How to import data from Kaggle using the Kaggle CLI (lesson 2):
I found this forum post very useful.

# Install the Kaggle API
!pip3 install kaggle

# Import kaggle.json from Google Drive
# This snippet will output a link which needs authentication from any Google account
from googleapiclient.discovery import build
import io, os
from googleapiclient.http import MediaIoBaseDownload
from google.colab import auth

auth.authenticate_user()

drive_service = build('drive', 'v3')
results = drive_service.files().list(
        q="name = 'kaggle.json'", fields="files(id)").execute()
kaggle_api_key = results.get('files', [])

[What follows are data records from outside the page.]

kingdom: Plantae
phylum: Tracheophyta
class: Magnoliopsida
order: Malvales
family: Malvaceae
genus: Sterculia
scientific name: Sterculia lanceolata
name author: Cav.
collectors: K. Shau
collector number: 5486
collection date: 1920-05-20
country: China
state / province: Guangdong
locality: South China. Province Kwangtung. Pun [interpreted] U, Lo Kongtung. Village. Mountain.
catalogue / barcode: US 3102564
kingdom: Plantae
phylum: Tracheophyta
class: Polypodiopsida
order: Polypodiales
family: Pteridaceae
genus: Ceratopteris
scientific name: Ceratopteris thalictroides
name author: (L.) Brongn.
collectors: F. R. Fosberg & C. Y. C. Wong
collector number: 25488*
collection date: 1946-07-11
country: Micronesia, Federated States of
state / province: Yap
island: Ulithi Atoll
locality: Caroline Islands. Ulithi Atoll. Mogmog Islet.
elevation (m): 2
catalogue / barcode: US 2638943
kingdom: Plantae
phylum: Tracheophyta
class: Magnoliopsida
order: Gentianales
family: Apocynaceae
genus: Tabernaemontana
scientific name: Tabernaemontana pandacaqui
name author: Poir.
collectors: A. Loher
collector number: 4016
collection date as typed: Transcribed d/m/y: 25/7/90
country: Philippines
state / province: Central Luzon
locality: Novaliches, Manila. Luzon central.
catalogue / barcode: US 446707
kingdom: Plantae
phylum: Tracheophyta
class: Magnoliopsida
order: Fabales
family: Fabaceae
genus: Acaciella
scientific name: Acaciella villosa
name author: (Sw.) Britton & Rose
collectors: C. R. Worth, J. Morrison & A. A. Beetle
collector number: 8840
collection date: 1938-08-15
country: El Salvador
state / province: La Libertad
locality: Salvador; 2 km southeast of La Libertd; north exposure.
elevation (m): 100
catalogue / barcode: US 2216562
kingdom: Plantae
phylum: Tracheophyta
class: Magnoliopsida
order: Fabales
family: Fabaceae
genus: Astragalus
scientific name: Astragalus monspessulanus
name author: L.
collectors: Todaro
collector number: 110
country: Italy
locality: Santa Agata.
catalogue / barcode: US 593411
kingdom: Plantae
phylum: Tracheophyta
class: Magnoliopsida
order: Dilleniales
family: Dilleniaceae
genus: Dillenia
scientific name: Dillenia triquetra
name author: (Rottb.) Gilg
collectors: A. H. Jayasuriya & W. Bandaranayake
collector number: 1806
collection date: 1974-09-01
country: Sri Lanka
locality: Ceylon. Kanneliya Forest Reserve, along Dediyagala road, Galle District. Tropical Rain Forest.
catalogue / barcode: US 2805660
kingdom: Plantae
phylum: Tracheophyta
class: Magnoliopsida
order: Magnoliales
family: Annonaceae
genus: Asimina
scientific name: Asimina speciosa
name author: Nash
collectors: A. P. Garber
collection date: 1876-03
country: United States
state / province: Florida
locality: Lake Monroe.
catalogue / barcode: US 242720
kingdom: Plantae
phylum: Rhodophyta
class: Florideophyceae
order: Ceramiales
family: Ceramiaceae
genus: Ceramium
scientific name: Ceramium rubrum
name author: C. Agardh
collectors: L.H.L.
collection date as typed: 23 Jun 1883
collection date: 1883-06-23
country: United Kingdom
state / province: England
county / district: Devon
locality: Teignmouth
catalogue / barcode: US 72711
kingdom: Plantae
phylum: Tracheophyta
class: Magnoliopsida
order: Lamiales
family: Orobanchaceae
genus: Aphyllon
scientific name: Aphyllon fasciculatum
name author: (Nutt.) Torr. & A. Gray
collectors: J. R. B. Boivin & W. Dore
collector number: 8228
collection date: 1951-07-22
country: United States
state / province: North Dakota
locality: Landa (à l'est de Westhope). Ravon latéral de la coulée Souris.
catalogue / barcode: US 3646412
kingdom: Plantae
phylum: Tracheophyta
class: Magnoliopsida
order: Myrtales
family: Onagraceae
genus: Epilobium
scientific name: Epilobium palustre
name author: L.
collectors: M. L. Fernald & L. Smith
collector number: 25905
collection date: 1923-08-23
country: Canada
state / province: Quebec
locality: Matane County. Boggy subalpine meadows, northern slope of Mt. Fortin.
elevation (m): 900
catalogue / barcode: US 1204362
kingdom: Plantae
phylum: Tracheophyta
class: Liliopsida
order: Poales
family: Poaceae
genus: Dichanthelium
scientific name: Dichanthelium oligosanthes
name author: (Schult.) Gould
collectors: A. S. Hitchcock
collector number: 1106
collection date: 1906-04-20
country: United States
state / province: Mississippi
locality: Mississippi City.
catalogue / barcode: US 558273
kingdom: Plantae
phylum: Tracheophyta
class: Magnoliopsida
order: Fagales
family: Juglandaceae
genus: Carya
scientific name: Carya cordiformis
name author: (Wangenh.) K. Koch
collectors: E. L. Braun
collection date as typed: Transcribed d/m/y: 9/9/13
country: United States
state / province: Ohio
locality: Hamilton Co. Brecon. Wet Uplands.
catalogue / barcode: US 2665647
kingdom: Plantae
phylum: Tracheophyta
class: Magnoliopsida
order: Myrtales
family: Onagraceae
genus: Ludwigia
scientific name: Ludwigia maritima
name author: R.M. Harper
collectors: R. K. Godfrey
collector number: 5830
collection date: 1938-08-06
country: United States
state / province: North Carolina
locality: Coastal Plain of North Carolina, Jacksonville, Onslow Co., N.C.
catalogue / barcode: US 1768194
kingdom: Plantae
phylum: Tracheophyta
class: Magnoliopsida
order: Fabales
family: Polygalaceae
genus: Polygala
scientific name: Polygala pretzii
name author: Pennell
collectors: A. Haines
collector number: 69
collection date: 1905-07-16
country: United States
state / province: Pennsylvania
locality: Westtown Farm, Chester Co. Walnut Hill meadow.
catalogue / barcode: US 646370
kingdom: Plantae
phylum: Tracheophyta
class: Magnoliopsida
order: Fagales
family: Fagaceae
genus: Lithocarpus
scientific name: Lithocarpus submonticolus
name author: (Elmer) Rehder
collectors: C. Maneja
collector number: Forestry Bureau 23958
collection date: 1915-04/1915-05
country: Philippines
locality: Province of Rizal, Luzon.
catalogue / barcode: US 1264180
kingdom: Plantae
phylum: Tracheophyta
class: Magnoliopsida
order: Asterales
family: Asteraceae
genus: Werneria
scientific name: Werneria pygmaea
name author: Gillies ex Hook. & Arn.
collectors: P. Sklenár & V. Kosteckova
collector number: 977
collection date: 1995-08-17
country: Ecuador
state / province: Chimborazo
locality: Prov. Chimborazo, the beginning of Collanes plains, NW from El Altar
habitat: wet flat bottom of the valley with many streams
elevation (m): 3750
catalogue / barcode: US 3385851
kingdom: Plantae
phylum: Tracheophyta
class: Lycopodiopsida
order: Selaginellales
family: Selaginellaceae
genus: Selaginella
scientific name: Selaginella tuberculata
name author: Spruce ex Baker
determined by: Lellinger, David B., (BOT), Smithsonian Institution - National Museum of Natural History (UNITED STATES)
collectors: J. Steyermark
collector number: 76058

filename = "/content/.kaggle/kaggle.json"
os.makedirs(os.path.dirname(filename), exist_ok=True)

request = drive_service.files().get_media(fileId=kaggle_api_key[0]['id'])
fh = io.FileIO(filename, 'wb')
downloader = MediaIoBaseDownload(fh, request)
done = False
while done is False:
    status, done = downloader.next_chunk()
    print("Download %d%%." % int(status.progress() * 100))
os.chmod(filename, 600)

# List the files for the Planet data 
!kaggle competitions files -c planet-understanding-the-amazon-from-space

# Download the data from Kaggle
# -c: competition name
# -f: which file you want to download
# -p: path to where the file should be saved
!kaggle competitions download -c planet-understanding-the-amazon-from-space -f train-jpg.tar.7z -p ~/data/planet/
!kaggle competitions download -c planet-understanding-the-amazon-from-space -f test-jpg.tar.7z -p ~/data/planet/
!kaggle competitions download -c planet-understanding-the-amazon-from-space -f train_v2.csv.zip -p ~/data/planet/

# In order to unzip the 7z files, need to install p7zip
# This was helpful: http://forums.fast.ai/t/unzipping-tar-7z-files-in-google-collab-notebook/14857/4
!apt-get install p7zip-full

# Unzip the 7zip files 
# -d: which file to un7zip
!p7zip -d ~/data/planet/test-jpg.tar.7z #-oc:/data/planet
!p7zip -d ~/data/planet/train-jpg.tar.7z #-oc:/data/planet

# Unzip the .tar files 
!tar -xvf ~/data/planet/test-jpg.tar
!tar -xvf ~/data/planet/train-jpg.tar

# Move the unzipped folders into data/planet/
!mv test-jpg ~/data/planet/ && mv train-jpg ~/data/planet/

# Unzip the regular file
!unzip ~/data/planet/train_v2.csv.zip -d ~/data/planet/

# Make sure everything looks as it should:
!ls ~/data/planet/

Finally, if you’re worried about how much of the GPU is available, there’s a cell you can run that checks the % utilization of your current GPU. See the Stack Overflow link that Sebastian posted earlier on in this thread.

Hope this helps some of you get started more quickly!